A separate weekly report showed the number of Americans applying for first-time jobless benefits fell more than expected, suggesting continued labor market strength.

The May trade shortfall widened 2.3 percent to $60 billion from a revised $58.7 billion in April, the Commerce Department said.

Imports increased 2.3 percent, reaching $192.1 billion, as the oil import bill swelled to $19 billion, its highest level since September.

Average prices for crude oil imports rose more than $2 a barrel in May to $59.36, an eight-month high, and imports from the Organization of Petroleum Exporting Countries jumped almost 10 percent to a record $14.6 billion.

This is not a good month but it's not the worst month of the year either. We are still on track for improvement in the trade gap this year, said Kurt Karl, chief U.S. economist at Swiss Re in New York.

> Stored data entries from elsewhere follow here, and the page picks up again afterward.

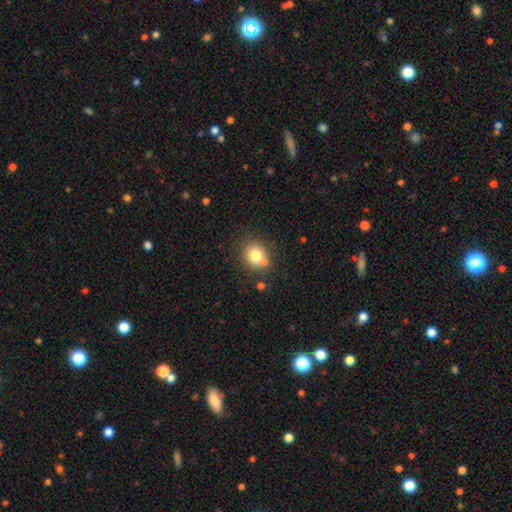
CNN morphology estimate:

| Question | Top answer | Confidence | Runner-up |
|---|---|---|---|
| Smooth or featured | smooth | 77% | star or artifact (12%) |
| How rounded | round | 80% | in between (19%) |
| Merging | none | 70% | merger (15%) |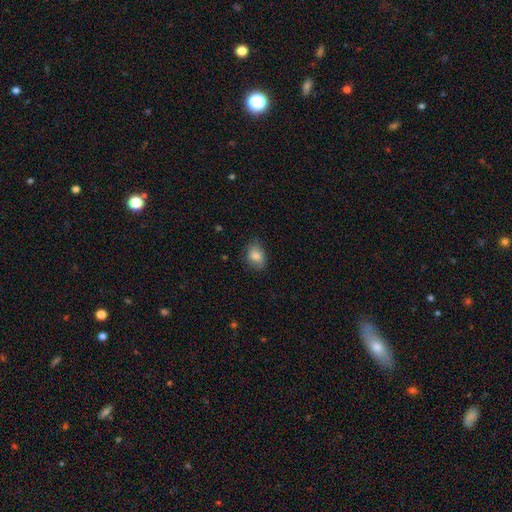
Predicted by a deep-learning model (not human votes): Smooth or featured? Predicted: smooth (p=0.80). How rounded? Predicted: in between (p=0.68). Merging? Predicted: none (p=0.73).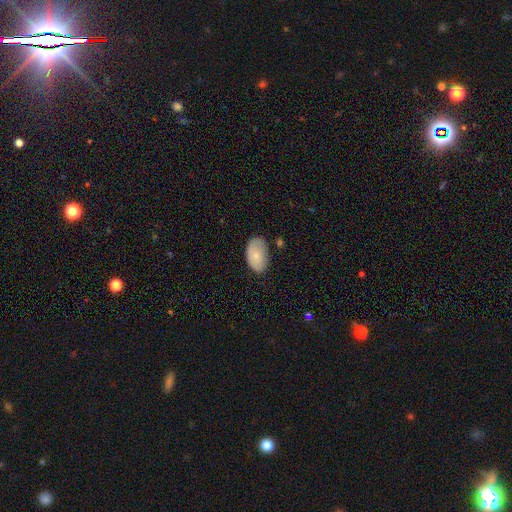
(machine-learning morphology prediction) smooth-or-featured: smooth: 76% | featured or disk: 18% | star or artifact: 6%
  how-rounded: in between: 92% | round: 7% | cigar-shaped: 1%
  merging: none: 67% | minor disturbance: 25% | major disturbance: 6% | merger: 3%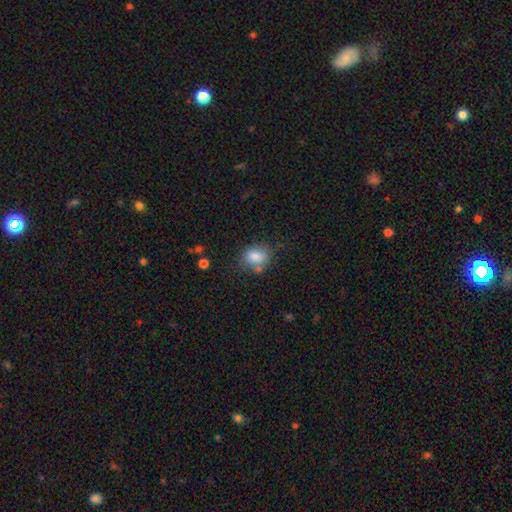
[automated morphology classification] Smooth or featured? smooth (79%)
How rounded? in between (58%)
Merging? none (59%)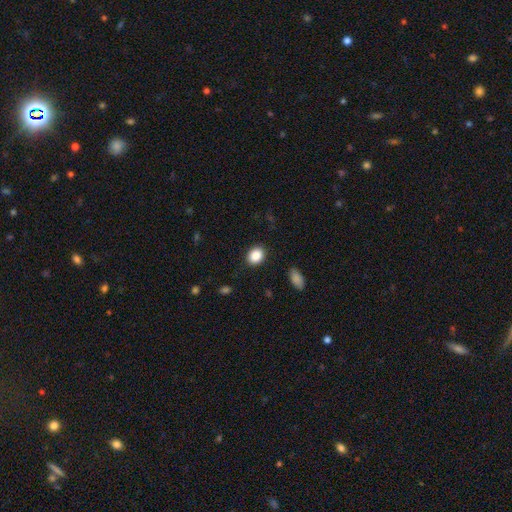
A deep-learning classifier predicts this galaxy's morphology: Smooth or featured: smooth — 88% (star or artifact — 8%)
How rounded: in between — 52% (round — 47%)
Merging: none — 88% (minor disturbance — 8%)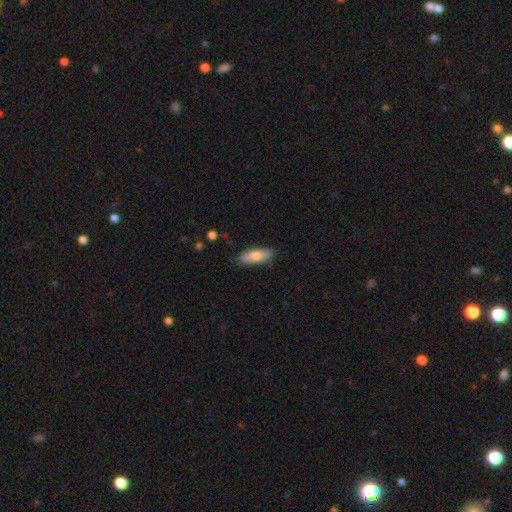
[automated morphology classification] A smooth galaxy with no disk features (77%) that is in between round and cigar-shaped (66%). Merging: none (77%).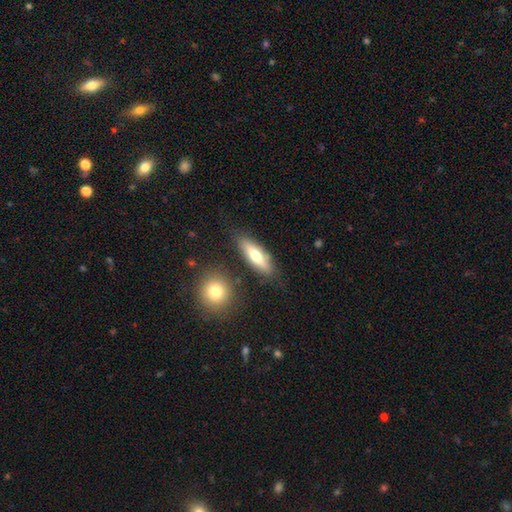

The May trade gap matched the median estimate of Wall Street analysts surveyed before the report and the data had little impact on financial markets.


Overall goods and services exports rose 2.2 percent, led by strong civilian aircraft and other capital goods shipments and record exports of consumer goods.

Economists are hopeful rising exports and business spending will keep the U.S. economy on solid ground, even as a slump in the U.S. housing market and high gasoline prices appear to be tempering consumer spending.

Foreign trade is making an important contribution to growth, cushioning the impact of the continuing housing downturn and the recent weakening in consumer spending growth, said Nigel Gault, U.S. economist at Global Insight.

U.S. home foreclosures fell in June from a 30-month peak in May, but default rates are expected to rise as homeowners with adjustable rate mortgages face higher payments in coming months, real estate data firm RealtyTrac said on Thursday.

Retailers reported modest June sales on Thursday, as industry leader Wal-Mart Stores Inc. and teen favorite Abercrombie & Fitch Co. topped Wall Street's conservative expectations.

A weaker U.S. dollar and robust growth abroad have supported U.S. exports of late, helping to narrow the U.S. trade gap on an annual basis and boost domestic growth.

In the first five months of the year, the deficit stood at $295.5 billion, below $317.8 billion in the same period last year. In 2006, the trade gap hit a record $758.5 billion.

Also Thursday, the Labor Department said the number of U.S. workers applying for jobless benefits fell 12,000 to a seasonally adjusted 308,000, a level that suggests the job market remains solid.

These trade and jobless numbers are not out of line with what we have been seeing. The economy is growing, and it is growing modestly. We had a good month or so, said Robert Lutts, president and chief investment officer at Cabot Money Management in Salem, Massachusetts.